This thought is the key to the revolution that is needed in Nigeria’s public secondary schools today. Many private secondary schools’ Proprietors are products of public secondary schools who wish to rekindle and re-ignite their feelings impacted in their experience of secondary school live.

They had therefore borrowed from the organisation, structure, infrastructure, and ideals that were in existence in their days as secondary school students, re-packaged, and institutionalized them in their private schools for service deliveries, at a price. While the orientation of the public schools they cut their teeth from was established on the philosophy of child training and philanthropy, theirs are set up based on child education and profit. There is a lot of difference between child training and education. A trained child is equipped with instruments and capacity to survive in every circumstance of life, while education equips the child with enough information to pass particular examinations. This is just a digression. What do public secondary schools need to rekindle?

● **Records supplied**
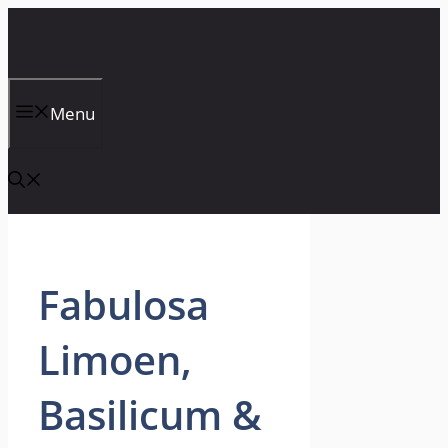
Skip
to
content
Menu
Fabulosa
Limoen,
Basilicum &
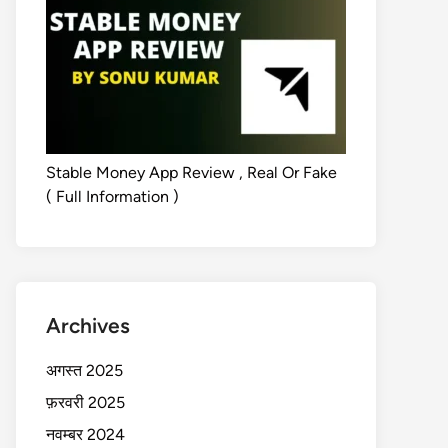
Stable Money App Review , Real Or Fake
( Full Information )
Archives
अगस्त 2025
फ़रवरी 2025
नवम्बर 2024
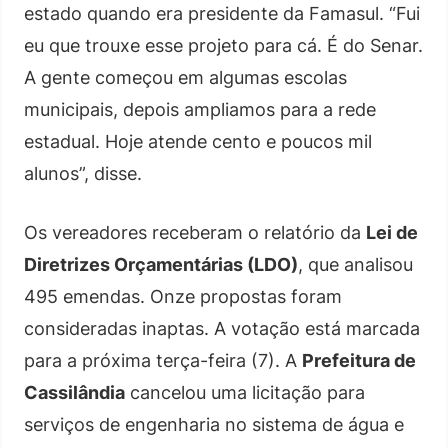
estado quando era presidente da Famasul. “Fui
eu que trouxe esse projeto para cá. É do Senar.
A gente começou em algumas escolas
municipais, depois ampliamos para a rede
estadual. Hoje atende cento e poucos mil
alunos”, disse.
Os vereadores receberam o relatório da
Lei de
Diretrizes Orçamentárias (LDO)
, que analisou
495 emendas. Onze propostas foram
consideradas inaptas. A votação está marcada
para a próxima terça-feira (7). A
Prefeitura de
Cassilândia
cancelou uma licitação para
serviços de engenharia no sistema de água e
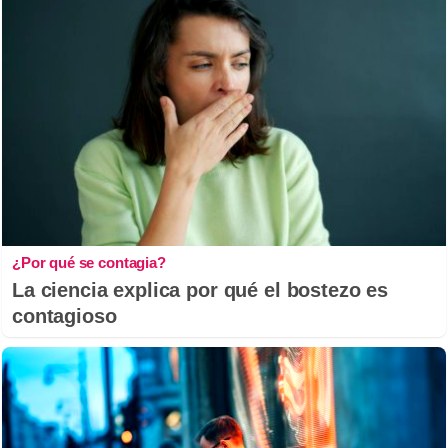
¿Por qué se contagia?
La ciencia explica por qué el bostezo es
contagioso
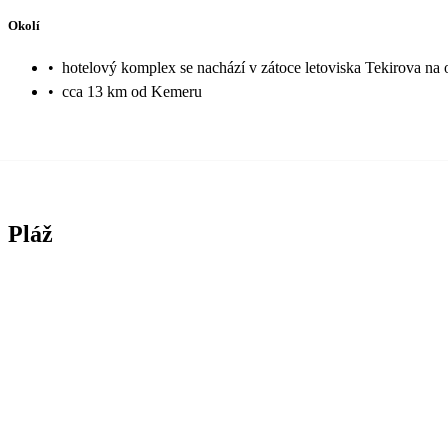
Okolí
•
hotelový komplex se nachází v zátoce letoviska Tekirova na 
•
cca 13 km od Kemeru
Pláž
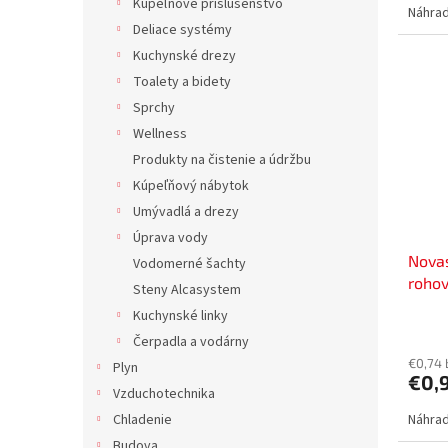
Kúpeľňové príslušenstvo
Náhrad
Deliace systémy
Kuchynské drezy
Toalety a bidety
Sprchy
Wellness
Produkty na čistenie a údržbu
Kúpeľňový nábytok
Umývadlá a drezy
Úprava vody
Nova
Vodomerné šachty
rohov
Steny Alcasystem
Kuchynské linky
Čerpadla a vodárny
€0,74
Plyn
€0,
Vzduchotechnika
Chladenie
Náhrad
Budova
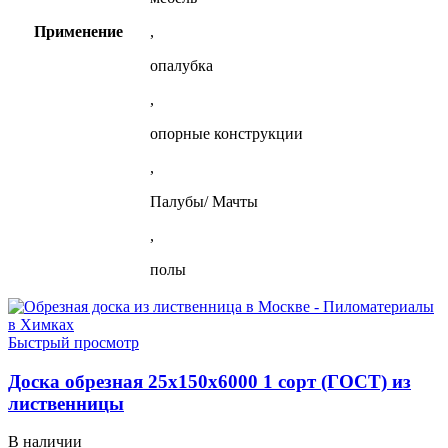
Применение
,
опалубка
,
опорные конструкции
,
Палубы/ Мачты
,
полы
Быстрый просмотр
Доска обрезная 25х150х6000 1 сорт (ГОСТ) из
лиственницы
В наличии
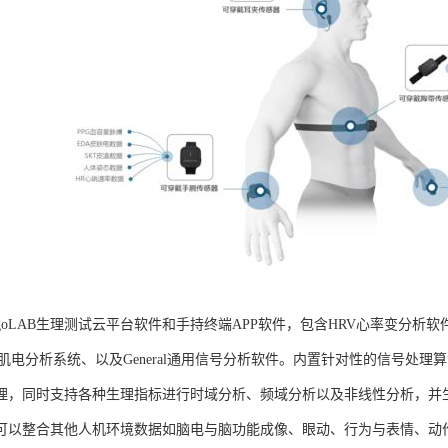
goLAB生理测试云平台软件和手持终端APP软件，包含HRV心率变分析软
G肌电分析系统、以及General通用信号分析软件。内置针对性的信号处
理，同时支持各种生理指标进行时域分析、频域分析以及非线性分析，并生成
可以整合其他人机环境数据如脑电与脑功能成像、眼动、行为与表情、动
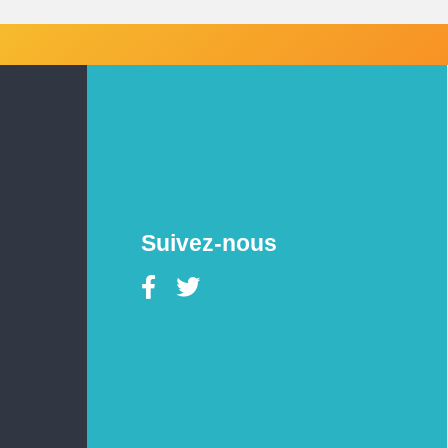
Suivez-nous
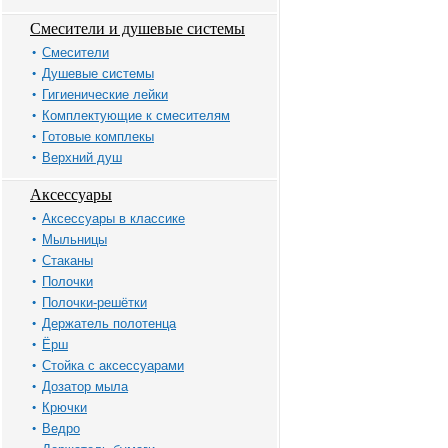
Смесители и душевые системы
Смесители
Душевые системы
Гигиенические лейки
Комплектующие к смесителям
Готовые комплекы
Верхний душ
Аксессуары
Аксессуары в классике
Мыльницы
Стаканы
Полочки
Полочки-решётки
Держатель полотенца
Ёрш
Стойка с аксессуарами
Дозатор мыла
Крючки
Ведро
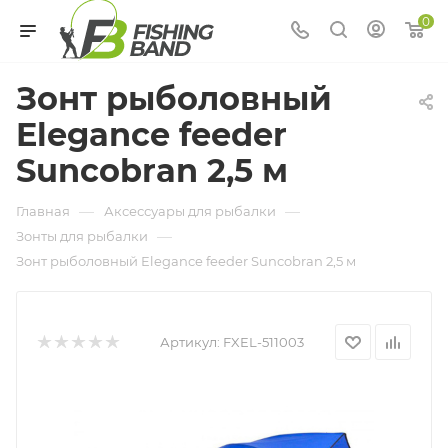
0
Зонт рыболовный
Elegance feeder
Suncobran 2,5 м
—
—
Главная
Аксессуары для рыбалки
—
Зонты для рыбалки
Зонт рыболовный Elegance feeder Suncobran 2,5 м
Артикул:
FXEL-511003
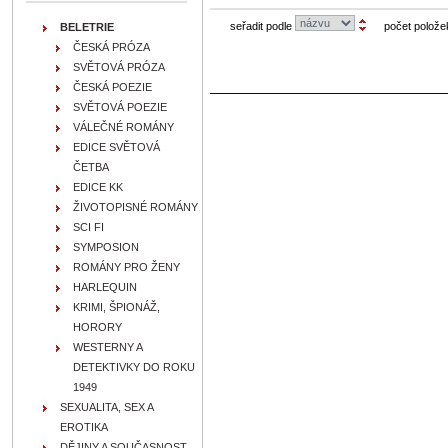
seřadit podle
počet polože
BELETRIE
ČESKÁ PRÓZA
SVĚTOVÁ PRÓZA
ČESKÁ POEZIE
SVĚTOVÁ POEZIE
VÁLEČNÉ ROMÁNY
EDICE SVĚTOVÁ
ČETBA
EDICE KK
ŽIVOTOPISNÉ ROMÁNY
SCI FI
SYMPOSION
ROMÁNY PRO ŽENY
HARLEQUIN
KRIMI, ŠPIONÁŽ,
HORORY
WESTERNY A
DETEKTIVKY DO ROKU
1949
SEXUALITA, SEX A
EROTIKA
DĚJINY A SOUČASNOST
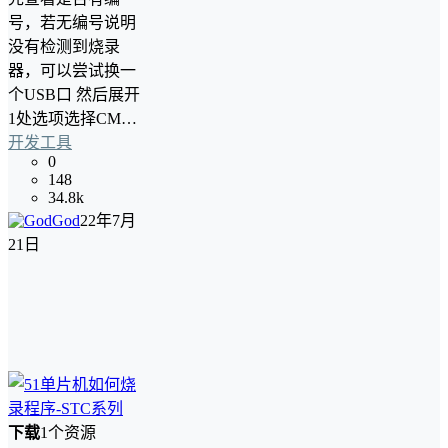
号，若无编号说明
没有检测到烧录
器，可以尝试换一
个USB口 然后展开
1处选项选择CM…
开发工具
0
148
34.8k
God
22年7月
21日
下载
1个资源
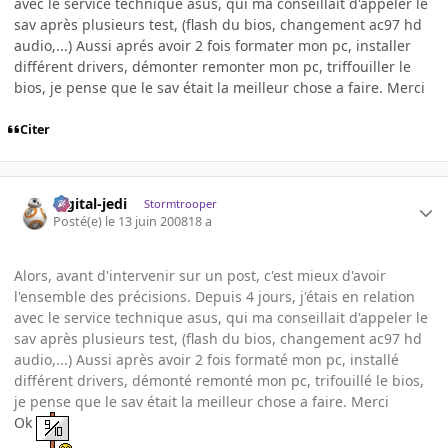
avec le service technique asus, qui ma conseillait d'appeler le
sav après plusieurs test, (flash du bios, changement ac97 hd
audio,...) Aussi aprés avoir 2 fois formater mon pc, installer
différent drivers, démonter remonter mon pc, triffouiller le
bios, je pense que le sav était la meilleur chose a faire. Merci
Citer
digital-jedi
Stormtrooper
Posté(e)
le 13 juin 2008
18 a
Alors, avant d'intervenir sur un post, c'est mieux d'avoir
l'ensemble des précisions. Depuis 4 jours, j'étais en relation
avec le service technique asus, qui ma conseillait d'appeler le
sav après plusieurs test, (flash du bios, changement ac97 hd
audio,...) Aussi après avoir 2 fois formaté mon pc, installé
différent drivers, démonté remonté mon pc, trifouillé le bios,
je pense que le sav était la meilleur chose a faire. Merci
Ok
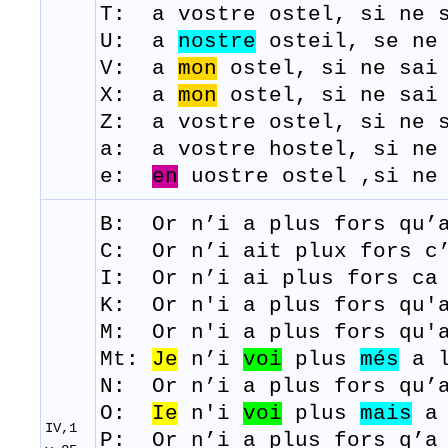
T: a
vostre
ostel,
si
ne
U: a
nostre
osteil, se ne 
V: a
mon
ostel, si ne sai 
X: a
mon
ostel, si ne sai 
Z: a vostre ostel, si ne s
a: a vostre hostel, si ne 
e:
en
uostre ostel ,si ne 
B: Or
n’i
a plus
fors
qu’
C:
Or n’i ait plux fors c
I: Or n’i ai plus fors ca
K: Or n'i a plus fors qu'a
M: Or
n'i
a plus
fors
qu'
Mt:
Je
n’i
voi
plus
més
a l
N: Or n’i a plus fors qu’a
O:
Ie
n'i
voi
plus
mais
a 
IV,1
P: Or n’i a plus fors q’a 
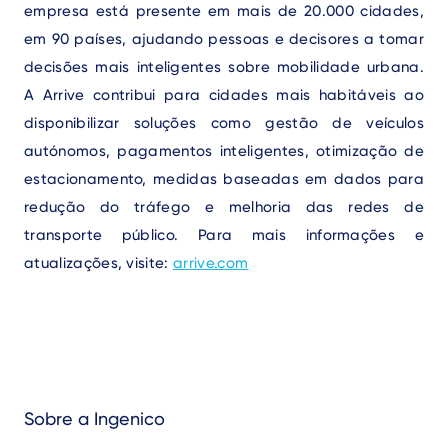
empresa está presente em mais de 20.000 cidades,
em 90 países, ajudando pessoas e decisores a tomar
decisões mais inteligentes sobre mobilidade urbana.
A Arrive contribui para cidades mais habitáveis ao
disponibilizar soluções como gestão de veículos
autónomos, pagamentos inteligentes, otimização de
estacionamento, medidas baseadas em dados para
redução do tráfego e melhoria das redes de
transporte público.
Para mais informações e
atualizações, visite:
arrive.com
Sobre a Ingenico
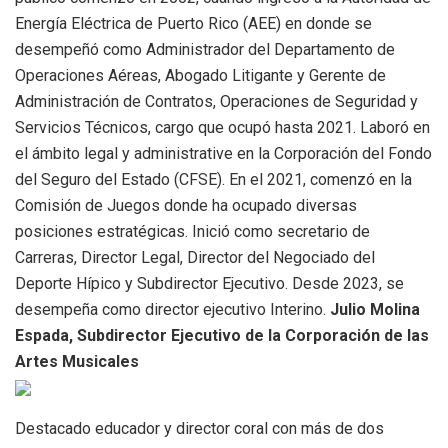
Energía Eléctrica de Puerto Rico (AEE) en donde se
desempeñó como Administrador del Departamento de
Operaciones Aéreas, Abogado Litigante y Gerente de
Administración de Contratos, Operaciones de Seguridad y
Servicios Técnicos, cargo que ocupó hasta 2021. Laboró en
el ámbito legal y administrative en la Corporación del Fondo
del Seguro del Estado (CFSE). En el 2021, comenzó en la
Comisión de Juegos donde ha ocupado diversas
posiciones estratégicas. Inició como secretario de
Carreras, Director Legal, Director del Negociado del
Deporte Hípico y Subdirector Ejecutivo. Desde 2023, se
desempeña como director ejecutivo Interino.
Julio Molina
Espada, Subdirector Ejecutivo de la Corporación de las
Artes Musicales
Destacado educador y director coral con más de dos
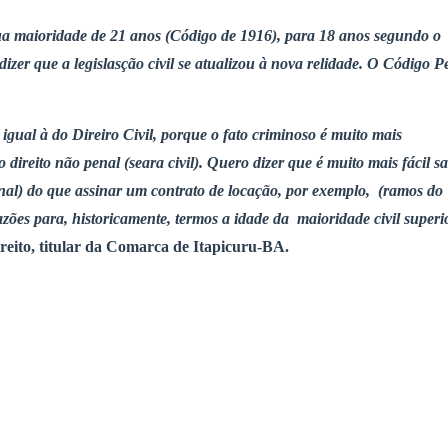
sua maioridade de 21 anos (Código de 1916), para 18 anos segundo o
 dizer que a legislasção civil se atualizou à nova relidade. O Código P
gual à do Direiro Civil, porque o fato criminoso é muito mais
o direito não penal (seara civil). Quero dizer que é muito mais fácil s
nal) do que assinar um contrato de locação, por exemplo, (ramos do
razões para, historicamente, termos a idade da maioridade civil superi
Direito, titular da Comarca de Itapicuru-BA.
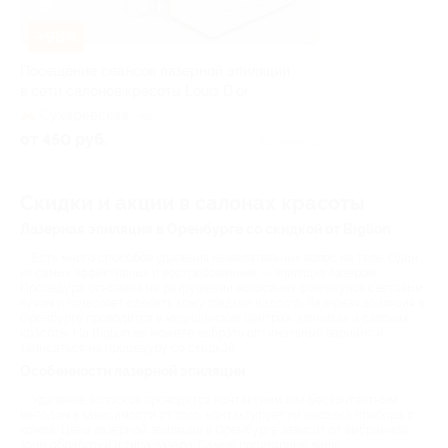
–98%
Посещение сеансов лазерной эпиляции
в сети салонов красоты Louis D’or
Сухаревская
+40
от 450 руб.
Куплено 2
Скидки и акции в салонах красоты
Лазерная эпиляция в Оренбурге со скидкой от Biglion
Есть много способов удаления нежелательных волос на теле. Один
из самых эффективных и востребованных — эпиляция лазером.
Процедура основана на разрушении волосяных фолликулов световым
лучом и позволяет сделать кожу гладкой надолго. Лазерная эпиляция в
Оренбурге проводится в медицинских центрах, клиниках и салонах
красоты. На Biglion вы можете выбрать оптимальный вариант и
записаться на процедуру со скидкой.
Особенности лазерной эпиляции
Удаление волосков проводится контактным или бесконтактным
методом в зависимости от того, контактирует ли насадка прибора с
кожей. Цена лазерной эпиляции в Оренбурге зависит от выбранной
зоны обработки и типа лазера. Самые популярные виды:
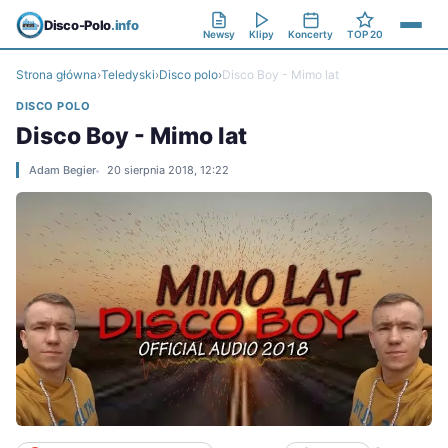
Disco-Polo
.info
Newsy
Klipy
Koncerty
TOP 20
Strona główna
›
Teledyski
›
Disco polo
›
Disco Boy - Mimo lat
DISCO POLO
Disco Boy - Mimo lat
Adam Begier
20 sierpnia 2018, 12:22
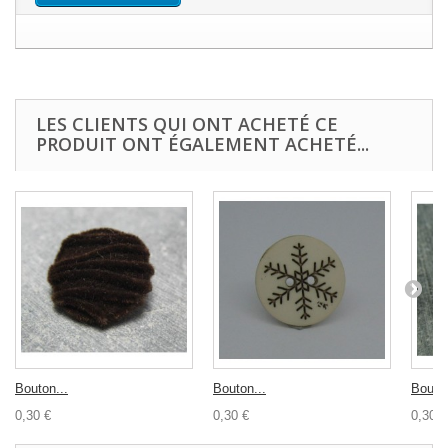
LES CLIENTS QUI ONT ACHETÉ CE
PRODUIT ONT ÉGALEMENT ACHETÉ...
Bouton...
Bouton...
Bouton
0,30 €
0,30 €
0,30 €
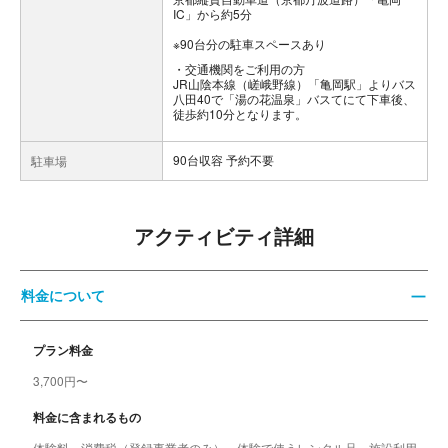
IC」から約5分
※90台分の駐車スペースあり
交通機関をご利用の方
JR山陰本線（嵯峨野線）「亀岡駅」よりバス
八田40で「湯の花温泉」バスてにて下車後、
徒歩約10分となります。
90台収容 予約不要
駐車場
アクティビティ詳細
料金について
プラン料金
3,700円〜
料金に含まれるもの
体験料、消費税（登録事業者のみ）、体験で使うレンタル品、施設利用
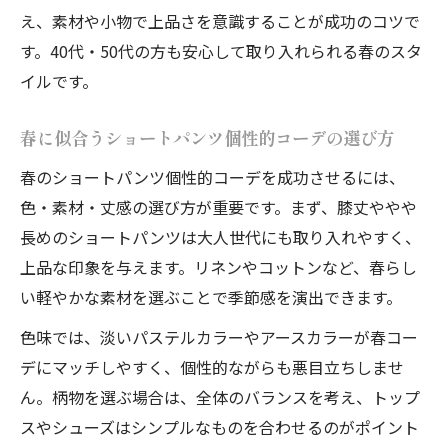
え、素材や小物で上品さを意識することが成功のコツで
す。40代・50代の方も安心して取り入れられる春のスタ
イルです。
春に似合うショートパンツ個性的コーデの選び方
春のショートパンツ個性的コーデを成功させるには、
色・素材・丈感の選び方が重要です。まず、膝丈ややや
長めのショートパンツは大人世代にも取り入れやすく、
上品な印象を与えます。リネンやコットンなど、春らし
い軽やかな素材を選ぶことで季節感を演出できます。
色味では、淡いパステルカラーやアースカラーが春コー
デにマッチしやすく、個性的ながらも悪目立ちしませ
ん。柄物を選ぶ場合は、全体のバランスを考え、トップ
スやシューズはシンプルなものを合わせるのがポイント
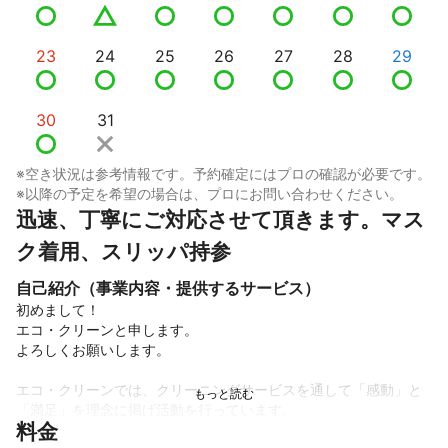
23
24
25
26
27
28
29
30
31
※空き状況は参考情報です。予約確定にはプロの確認が必要です。
※以降の予定を希望の場合は、プロにお問い合わせください。
迅速、丁寧にご対応させて頂きます。マス
ク着用、スリッパ持参
自己紹介（事業内容・提供するサービス）
初めまして！

エコ・クリーンと申します。

よろしくお願いします。

エコ・クリーンでは、クリーニングサービスを通して「感動」と
「満足」を理念に掲げ活動を行っています。

料金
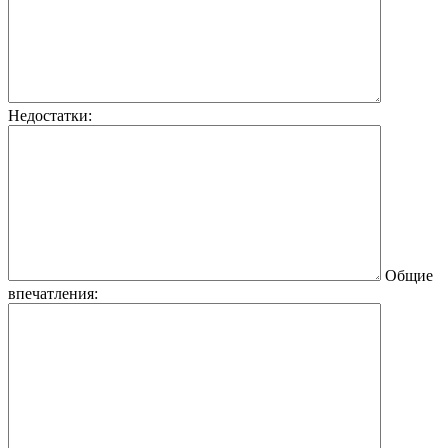
Недостатки:
Общие
впечатления:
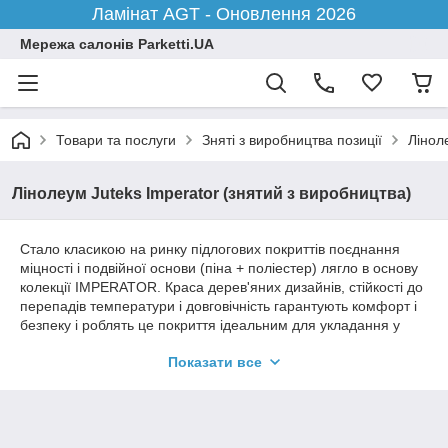
Ламінат AGT - Оновлення 2026
Мережа салонів Parketti.UA
Товари та послуги
Зняті з виробництва позиції
Ліноле
Лінолеум Juteks Imperator (знятий з виробництва)
Стало класикою на ринку підлогових покриттів поєднання
міцності і подвійної основи (піна + поліестер) лягло в основу
колекції IMPERATOR. Краса дерев'яних дизайнів, стійкості до
перепадів температури і довговічність гарантують комфорт і
безпеку і роблять це покриття ідеальним для укладання у
Вашу вітальню або заміський будинок: по цьому покриттю
Показати все
приємно пройтися босоніж, але йому не страшні і шпильки
туфель і моная меблі з гострими ніжками. Галаслива вечірка
або затишний вечір у колі сім'ї ― IMPERATOR по ―
королівськи щедрий на створення тієї атмосфери, яка так
тягне додому.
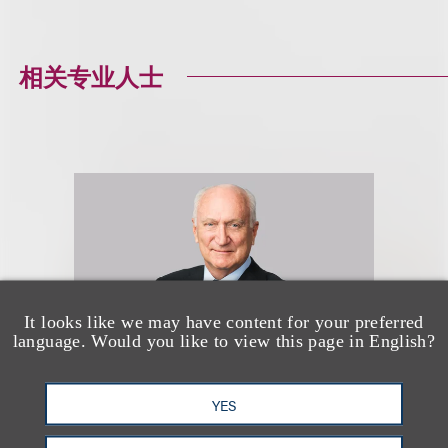
相关专业人士
It looks like we may have content for your preferred
language. Would you like to view this page in English?
YES
Marcus S. Owens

● **Tasks for this exercise**
1. In the passage on Nigeria's public secondary schools, swap "philanthropy" for "charity" and give back the part that opens with the words containing "They had therefore" and closes with "need to rekindle?".
2. Write out the part of the records that opens with the line containing "Energía Eléctrica de" and closes with the line containing "Espada, Subdirector Ejecutivo". Include both of those lines and keep every line unchanged.
The records are unrelated to the text.

● **Solutions below**
1.
They had therefore borrowed from the organisation, structure, infrastructure, and ideals that were in existence in their days as secondary school students, re-packaged, and institutionalized them in their private schools for service deliveries, at a price. While the orientation of the public schools they cut their teeth from was established on the philosophy of child training and charity, theirs are set up based on child education and profit. There is a lot of difference between child training and education. A trained child is equipped with instruments and capacity to survive in every circumstance of life, while education equips the child with enough information to pass particular examinations. This is just a digression. What do public secondary schools need to rekindle?

2.
Energía Eléctrica de Puerto Rico (AEE) en donde se
desempeñó como Administrador del Departamento de
Operaciones Aéreas, Abogado Litigante y Gerente de
Administración de Contratos, Operaciones de Seguridad y
Servicios Técnicos, cargo que ocupó hasta 2021. Laboró en
el ámbito legal y administrative en la Corporación del Fondo
del Seguro del Estado (CFSE). En el 2021, comenzó en la
Comisión de Juegos donde ha ocupado diversas
posiciones estratégicas. Inició como secretario de
Carreras, Director Legal, Director del Negociado del
Deporte Hípico y Subdirector Ejecutivo. Desde 2023, se
desempeña como director ejecutivo Interino.
Julio Molina
Espada, Subdirector Ejecutivo de la Corporación de las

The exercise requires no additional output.